Мы начали пожирать уже не окружающие нас дары, а друг друга. Ни за что, просто так. Это произошло так естественно, так беззаботно. Мы не заметили, как стали теми, кто прячет лезвия на детских площадках там, где маленькие ручки непременно схватятся за перила; теми, кто на своих блестящих иномарках врезается в стоящих на автобусной остановке людей; теми, кто выставляет на показ уродство своих взаимоотношений, участвуя в однообразных телешоу. Будто все это логичное продолжение той нелюбви, что мы, лелея взращивали в себе, мотивируя свои проступки неизбежностью технологического прогресса, превосходством закона над здравым смыслом, естественным эволюционным ключом.
Ошеломляющий крик разбудил нас, наивно полагавших, что мы и так не спим. Крик этот раздался сразу отовсюду, и оборвал, словно ветер сухой лист, привычный уклад обывательского быта.

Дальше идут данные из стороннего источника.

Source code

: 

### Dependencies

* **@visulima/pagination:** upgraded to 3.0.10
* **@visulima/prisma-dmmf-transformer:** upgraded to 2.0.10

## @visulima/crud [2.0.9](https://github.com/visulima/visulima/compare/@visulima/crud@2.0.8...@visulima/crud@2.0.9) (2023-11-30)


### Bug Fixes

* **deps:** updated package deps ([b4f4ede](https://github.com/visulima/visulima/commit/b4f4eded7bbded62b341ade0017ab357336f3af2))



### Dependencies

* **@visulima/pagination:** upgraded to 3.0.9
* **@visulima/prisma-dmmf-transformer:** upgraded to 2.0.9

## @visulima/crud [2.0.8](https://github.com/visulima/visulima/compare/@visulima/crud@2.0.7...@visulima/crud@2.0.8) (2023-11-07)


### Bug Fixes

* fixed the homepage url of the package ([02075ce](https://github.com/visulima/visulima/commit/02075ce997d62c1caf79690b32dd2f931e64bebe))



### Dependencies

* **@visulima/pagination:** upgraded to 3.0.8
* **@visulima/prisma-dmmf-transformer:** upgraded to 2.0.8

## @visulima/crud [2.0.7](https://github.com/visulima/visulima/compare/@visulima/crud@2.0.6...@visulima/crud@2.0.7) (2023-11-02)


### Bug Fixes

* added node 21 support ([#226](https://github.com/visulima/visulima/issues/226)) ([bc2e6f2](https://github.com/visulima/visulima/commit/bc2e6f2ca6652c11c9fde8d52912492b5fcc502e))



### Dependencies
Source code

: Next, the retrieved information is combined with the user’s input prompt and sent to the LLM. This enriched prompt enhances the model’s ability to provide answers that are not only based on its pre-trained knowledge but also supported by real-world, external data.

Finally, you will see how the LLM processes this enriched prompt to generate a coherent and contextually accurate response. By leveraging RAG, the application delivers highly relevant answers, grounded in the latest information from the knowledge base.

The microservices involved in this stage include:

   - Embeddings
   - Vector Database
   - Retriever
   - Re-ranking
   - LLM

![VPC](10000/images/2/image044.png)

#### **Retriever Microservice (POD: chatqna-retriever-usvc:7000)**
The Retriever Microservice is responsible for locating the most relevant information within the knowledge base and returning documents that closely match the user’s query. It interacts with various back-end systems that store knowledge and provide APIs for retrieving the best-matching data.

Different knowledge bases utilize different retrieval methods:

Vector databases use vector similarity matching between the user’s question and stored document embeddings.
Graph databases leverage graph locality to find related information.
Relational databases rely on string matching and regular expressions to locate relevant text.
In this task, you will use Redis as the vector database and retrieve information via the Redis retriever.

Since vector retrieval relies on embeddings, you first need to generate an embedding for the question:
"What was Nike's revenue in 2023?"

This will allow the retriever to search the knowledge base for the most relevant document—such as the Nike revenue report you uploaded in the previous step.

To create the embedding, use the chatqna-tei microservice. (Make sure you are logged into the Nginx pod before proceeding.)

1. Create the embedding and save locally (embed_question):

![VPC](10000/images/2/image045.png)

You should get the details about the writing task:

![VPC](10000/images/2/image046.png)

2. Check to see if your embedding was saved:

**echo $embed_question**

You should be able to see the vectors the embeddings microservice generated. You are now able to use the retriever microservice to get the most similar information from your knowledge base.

Реальность оказалась настолько страшна, что некоторые не посчитали нужным в ней оставаться и снова провалились в забытье. другие же не смогли уснуть, белки их глаз наполнились красной паутиной, а души отчаянием.
Оказалось, что в настоящем мире все еще идет война. Какая именно? В реальном мире нет названий бесконечному братоубийству, она одна - ВОЙНА. Идёт себе испокон веков неторопливым шагом, не имея конечного пункта назначения. Да и смысл ее давно утерян в океане человеческого тщеславия и эгоизма.
Здесь, в реальном мире, люди дремлют сидя в канавах, по пояс в жидкой грязи или на испепеленной солнцем потрескавшейся земле. А их гниющие раны привлекают неприхотливых насекомых.
Настоящие люди привыкли к лишениям, бессмысленному насилию, подлому манипулированию, к бесконечным потерям родных и близких. Их уже не удивить разбрызганными по стене дома останками соседа, наступившего на мину.
В нашем сновидении такого не бывает. Мы прикинулись, что благополучие это норма, что изобилие еды и развлечений это наше неотъемлемое право. Мы словно дети, увлеченные игрой в воображаемых героев, не услышавшие призыв мамы возвращаться домой. Мы настойчиво продолжали улыбаться, словно умалишенные, застрявшие в своих фантазийных личностях. Как же нам было больно, вдруг проснуться и осознать, что наша уверенность в завтрашнем дне столь же призрачна, как и запах альпийских гор или черного, только что сваренного кофе.
Та истина, что осознают и безмолвно уносят с собой в последний путь, проста - Ммы живем в мире, где непрерывно идет война. Одна и та же война. Без названия. И если ты погиб не на передовой - значит ты умер во сне.
Единственное, что у нас действительно есть - вот этот самый момент. Момент, когда ты проснулся.